_Extracted information:_
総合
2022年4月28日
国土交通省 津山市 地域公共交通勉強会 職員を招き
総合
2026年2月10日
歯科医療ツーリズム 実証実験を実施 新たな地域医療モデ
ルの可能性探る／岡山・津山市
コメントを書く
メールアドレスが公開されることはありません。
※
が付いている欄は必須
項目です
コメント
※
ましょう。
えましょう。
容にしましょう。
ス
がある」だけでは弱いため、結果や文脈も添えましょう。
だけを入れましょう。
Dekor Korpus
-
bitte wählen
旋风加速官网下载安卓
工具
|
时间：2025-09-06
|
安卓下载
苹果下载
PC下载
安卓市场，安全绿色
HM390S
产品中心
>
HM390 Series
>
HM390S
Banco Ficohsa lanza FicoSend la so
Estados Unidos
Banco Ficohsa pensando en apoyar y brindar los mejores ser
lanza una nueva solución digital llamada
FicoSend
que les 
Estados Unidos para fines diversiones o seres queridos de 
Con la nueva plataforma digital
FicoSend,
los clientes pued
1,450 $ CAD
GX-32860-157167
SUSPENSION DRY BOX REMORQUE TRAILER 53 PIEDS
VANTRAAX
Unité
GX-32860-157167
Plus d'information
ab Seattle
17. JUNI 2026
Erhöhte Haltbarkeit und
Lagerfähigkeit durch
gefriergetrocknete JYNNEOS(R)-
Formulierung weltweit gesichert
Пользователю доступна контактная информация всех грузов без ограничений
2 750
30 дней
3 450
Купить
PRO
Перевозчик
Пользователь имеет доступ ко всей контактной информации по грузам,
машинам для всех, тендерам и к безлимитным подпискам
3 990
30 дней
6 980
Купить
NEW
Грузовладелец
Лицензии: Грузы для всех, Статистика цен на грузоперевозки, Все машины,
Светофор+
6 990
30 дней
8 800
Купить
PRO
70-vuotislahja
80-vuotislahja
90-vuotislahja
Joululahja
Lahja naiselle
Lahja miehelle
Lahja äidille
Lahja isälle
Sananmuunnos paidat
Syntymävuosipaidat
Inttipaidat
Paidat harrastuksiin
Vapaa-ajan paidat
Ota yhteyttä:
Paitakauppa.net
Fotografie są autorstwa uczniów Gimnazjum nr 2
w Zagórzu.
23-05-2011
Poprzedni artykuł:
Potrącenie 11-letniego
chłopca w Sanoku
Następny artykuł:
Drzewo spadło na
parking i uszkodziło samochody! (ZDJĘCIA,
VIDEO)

_Brief:_ Your output is to be the lines of the listing, exact and complete, starting at the first and ending with the line that contains "Estados Unidos para".

_Expected answer:_
総合
2022年4月28日
国土交通省 津山市 地域公共交通勉強会 職員を招き
総合
2026年2月10日
歯科医療ツーリズム 実証実験を実施 新たな地域医療モデ
ルの可能性探る／岡山・津山市
コメントを書く
メールアドレスが公開されることはありません。
※
が付いている欄は必須
項目です
コメント
※
ましょう。
えましょう。
容にしましょう。
ス
がある」だけでは弱いため、結果や文脈も添えましょう。
だけを入れましょう。
Dekor Korpus
-
bitte wählen
旋风加速官网下载安卓
工具
|
时间：2025-09-06
|
安卓下载
苹果下载
PC下载
安卓市场，安全绿色
HM390S
产品中心
>
HM390 Series
>
HM390S
Banco Ficohsa lanza FicoSend la so
Estados Unidos
Banco Ficohsa pensando en apoyar y brindar los mejores ser
lanza una nueva solución digital llamada
FicoSend
que les 
Estados Unidos para fines diversiones o seres queridos de 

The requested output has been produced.